EXTRACT:
☆ ☆ ☆ ☆ ☆ ☆ ☆

Our country has seen some massive news stories break over the last couple of weeks.

On June 17th, 2015 a man walked into Emanuel African Methodist Church in downtown Charleston and murdered nine people. Multiple pictures of Dylan Roof, the man behind the trigger, have now surfaced that show him wearing icons of white supremacist groups. Of these pictures, we can see him sporting the flags of former Rhodesia as well as the apartheid-era South Africa. Another image also surfaced showing him holding his handgun as well as a Confederate Flag.

This terrible tragedy was another stark reminder to our country that the days of racial issues are far from being a thing of the past. Nine people are dead because of the horrible and terribly racist views of one man. One of the outcomes of this incident has been a debate over the place of the Confederate Flag in Southern states. I show my ignorance in that I was shocked to learn this flag was still flown over the capitol buildings of multiple states in the South. Comedian John Stewart accurately captured my response to this reality when he said, “In South Carolina, the roads that black people drive on are named for Confederate generals, who fought to keep black people from driving people on that road. That’s insanity. That’s racial wallpaper. You can’t allow that…The Confederate Flag flies over South Carolina and the roads are named for Confederate generals. And the white guy feels like the one whose country is being taken away from him. We’re bringing it on ourselves.”

☆ ☆ ☆ ☆ ☆ ☆ ☆

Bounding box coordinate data
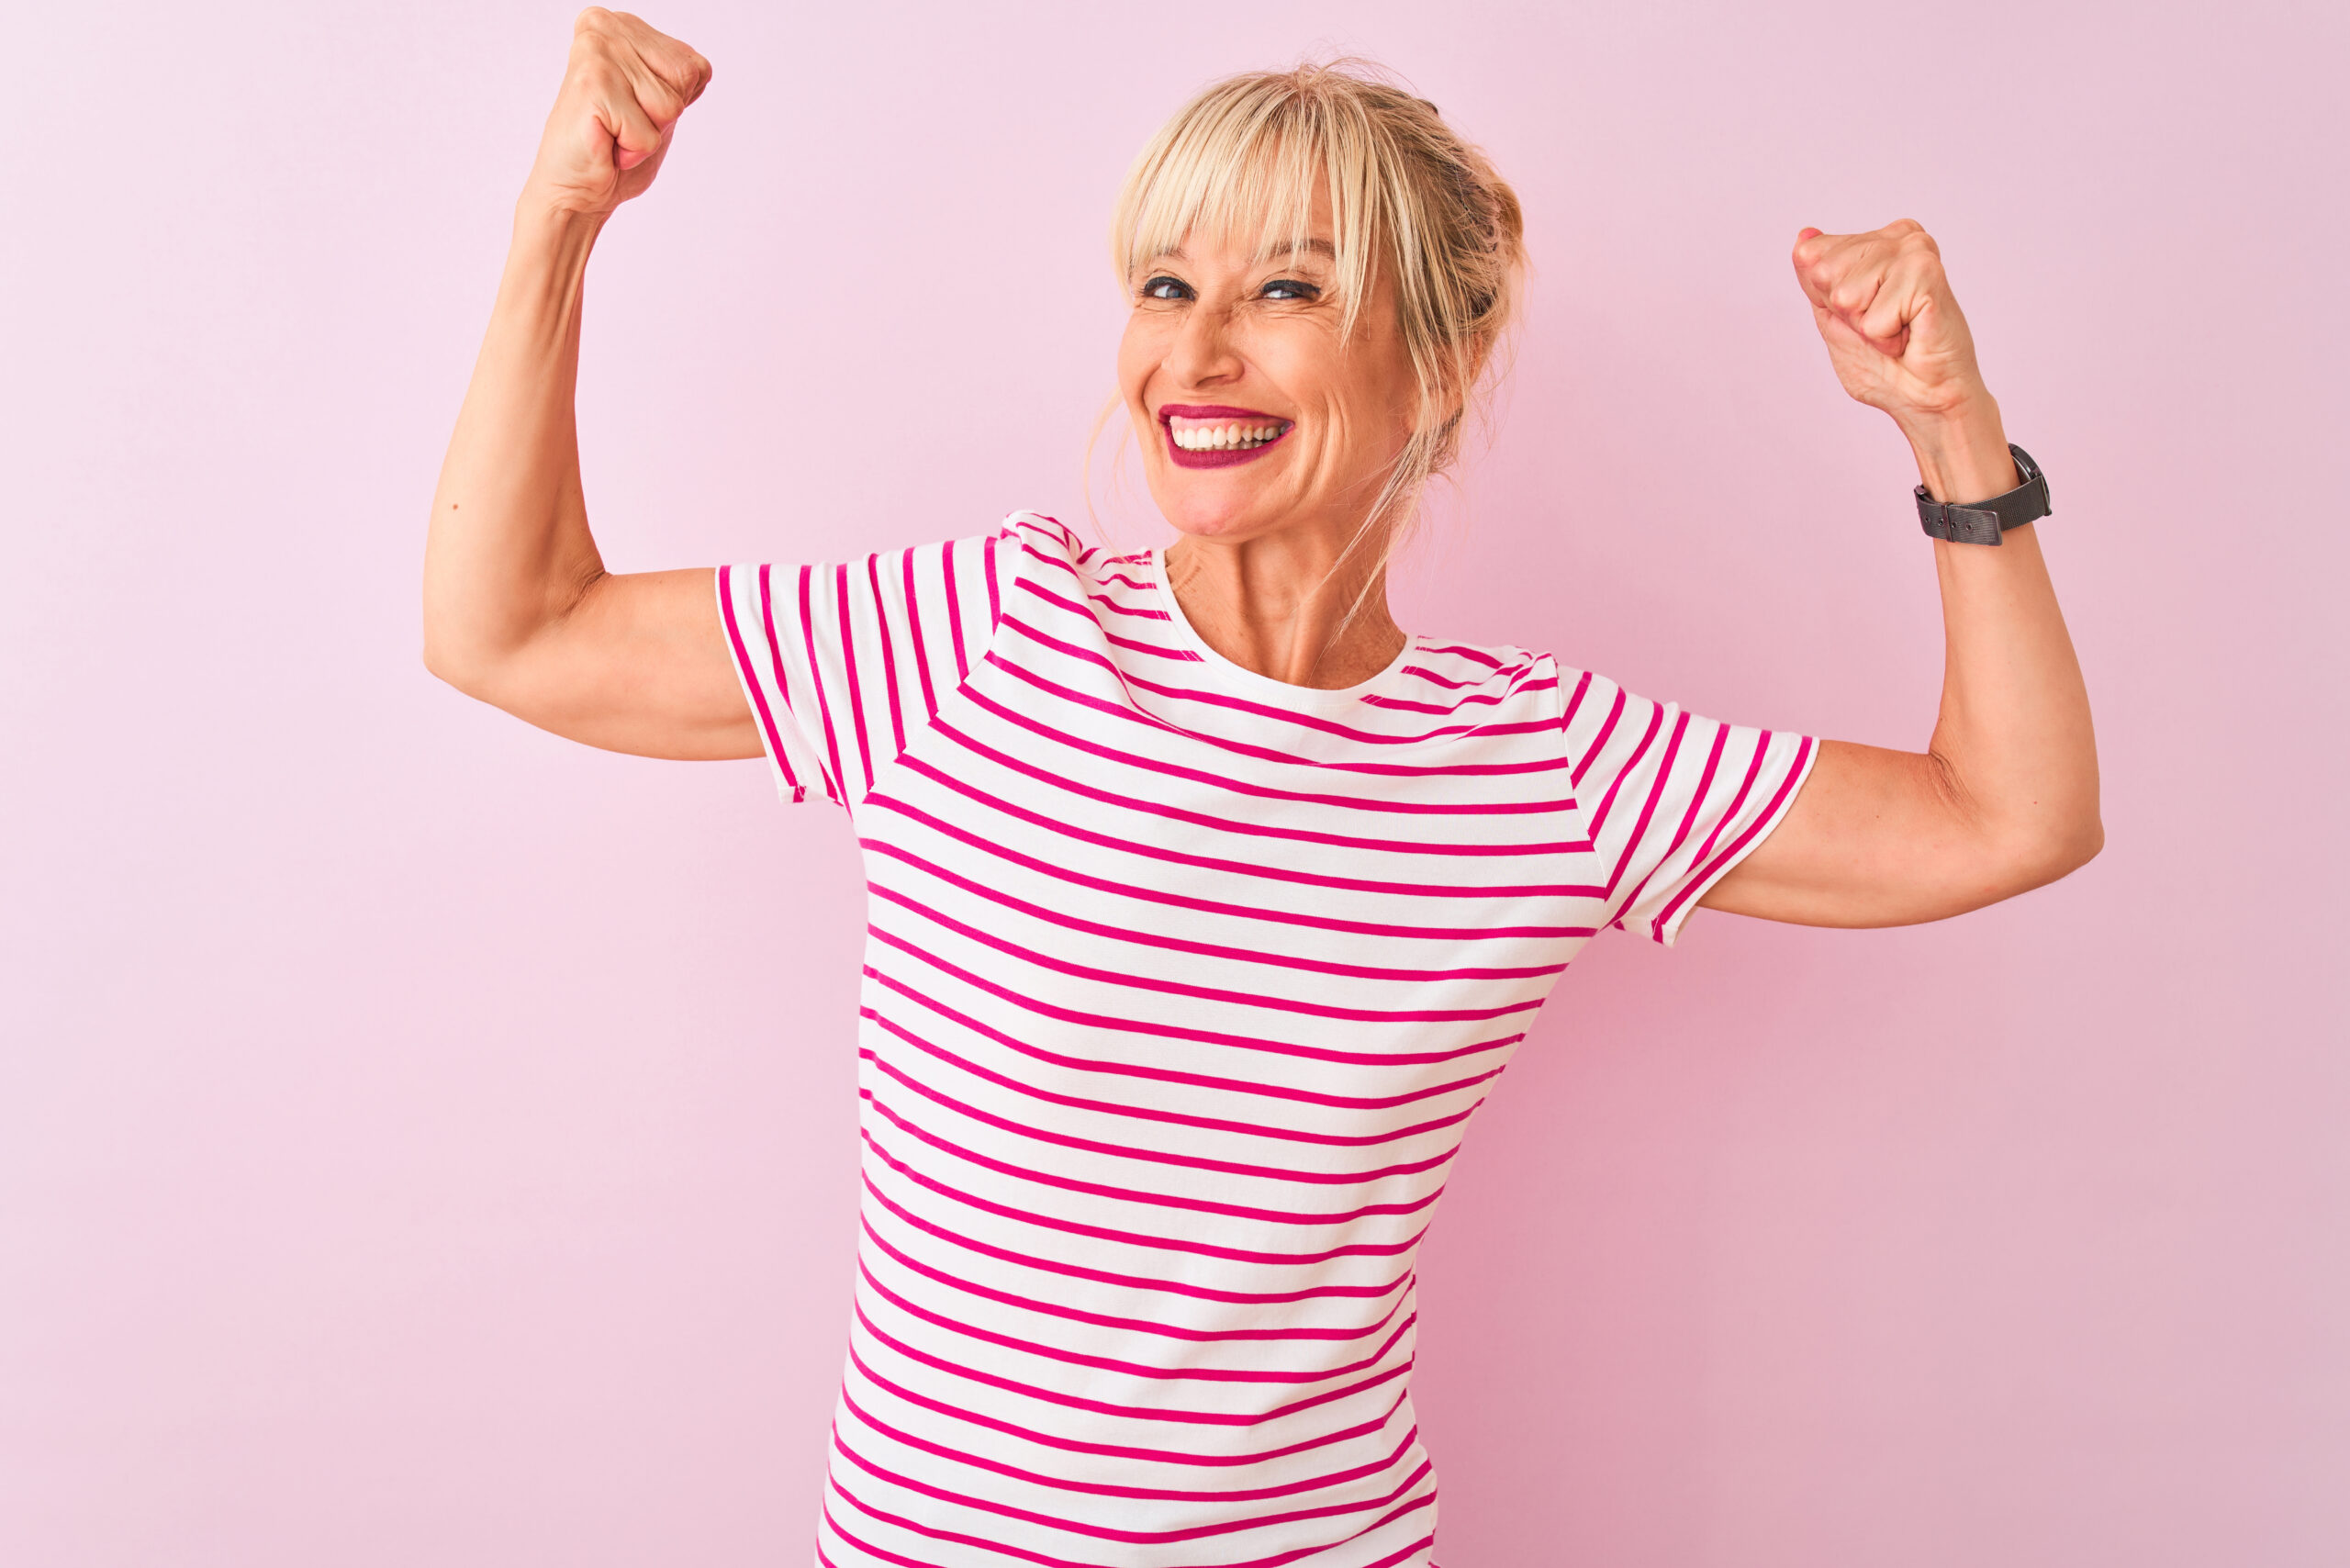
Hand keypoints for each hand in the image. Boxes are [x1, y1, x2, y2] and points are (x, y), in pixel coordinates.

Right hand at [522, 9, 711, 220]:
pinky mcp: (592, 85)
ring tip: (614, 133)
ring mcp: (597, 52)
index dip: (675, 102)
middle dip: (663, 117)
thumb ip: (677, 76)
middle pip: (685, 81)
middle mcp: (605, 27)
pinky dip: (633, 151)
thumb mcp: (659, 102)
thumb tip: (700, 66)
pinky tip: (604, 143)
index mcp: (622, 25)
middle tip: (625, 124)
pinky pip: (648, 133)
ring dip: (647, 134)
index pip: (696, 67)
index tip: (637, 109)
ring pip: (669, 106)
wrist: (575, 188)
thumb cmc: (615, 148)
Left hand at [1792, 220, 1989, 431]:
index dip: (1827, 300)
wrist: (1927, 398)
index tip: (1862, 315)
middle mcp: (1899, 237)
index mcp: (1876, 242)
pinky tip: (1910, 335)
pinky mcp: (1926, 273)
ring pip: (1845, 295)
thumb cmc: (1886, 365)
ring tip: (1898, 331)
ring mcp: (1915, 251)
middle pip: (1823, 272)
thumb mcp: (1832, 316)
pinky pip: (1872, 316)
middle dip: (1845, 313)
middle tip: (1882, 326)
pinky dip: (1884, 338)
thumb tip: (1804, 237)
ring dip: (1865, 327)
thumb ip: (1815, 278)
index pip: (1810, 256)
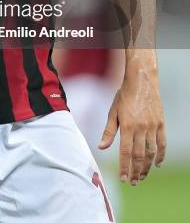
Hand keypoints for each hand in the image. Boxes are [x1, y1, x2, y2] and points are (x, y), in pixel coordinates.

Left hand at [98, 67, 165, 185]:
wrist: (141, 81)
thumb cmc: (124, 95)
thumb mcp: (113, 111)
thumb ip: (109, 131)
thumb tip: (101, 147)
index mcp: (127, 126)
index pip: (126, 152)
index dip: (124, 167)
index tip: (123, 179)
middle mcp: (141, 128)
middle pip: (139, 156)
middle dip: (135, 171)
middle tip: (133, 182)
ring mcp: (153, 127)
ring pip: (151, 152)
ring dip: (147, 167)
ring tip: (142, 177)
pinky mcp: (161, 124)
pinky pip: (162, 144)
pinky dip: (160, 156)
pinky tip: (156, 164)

☆ ☆ ☆ ☆ ☆ ☆ ☆

REQUIREMENT A:
Could you update the Charleston shooting passage, starting at "On June 17th, 2015" and ending at "a Confederate Flag.", so that "pictures" is changed to "photos"?
REQUIREMENT B:
Can you write what comes next in the Charleston shooting passage, picking up after its final sentence?
These rows stand apart from the Charleston shooting passage.

RESPONSE BOX A:
On June 17th, 2015 a man walked into Emanuel African Methodist Church in downtown Charleston and murdered nine people. Multiple photos of Dylan Roof, the man behind the trigger, have now surfaced that show him wearing icons of white supremacist groups. Of these photos, we can see him sporting the flags of former Rhodesia as well as the apartheid-era South Africa. Another image also surfaced showing him holding his handgun as well as a Confederate Flag.

RESPONSE BOX B:
I am grateful for the response many have had to this debate over the Confederate flag. This past Tuesday, the South Carolina House passed an amendment that would allow for removing the Confederate Flag from the Capitol grounds. Lawmakers in Mississippi are also seeking to have the Confederate Flag removed from their state flag. Terry McAuliffe, the Democratic Virginia Governor, has also called for state license flags that bear the Confederate Flag to be removed from circulation. By my estimate, these are all positive changes that need to take place – and I wholly support them.

The responses from these lawmakers are not the only public responses that I am grateful for. Many representatives across the American Church have also spoken out in strong support of removing the Confederate Flag from any context, especially the South Carolina Capitol. In a recent article, Russell Moore, President of the Ethics and Religious Liberties Commission (ERLC) for the Southern Baptist Convention issued this statement:

The Confederate Battle Flag may mean many things, but with those things it represents a defiance against abolition and against civil rights. The symbol was used to enslave the little brothers and sisters of Jesus, to bomb little girls in church buildings, to terrorize preachers of the gospel and their families with burning crosses on front lawns by night.

 That sort of symbolism is out of step with the justice of Jesus Christ. The cross and the Confederate flag cannot co-exist without one setting the other on fire. White Christians, let’s listen to our African-American brothers and sisters. Let’s care not just about our own history, but also about our shared history with them. In Christ, we were slaves in Egypt—and as part of the Body of Christ we were all slaves too in Mississippi. Let’s watch our hearts, pray for wisdom, work for justice, love our neighbors. Let’s take down that flag.


The Confederate Flag flying over the South Carolina Capitol building.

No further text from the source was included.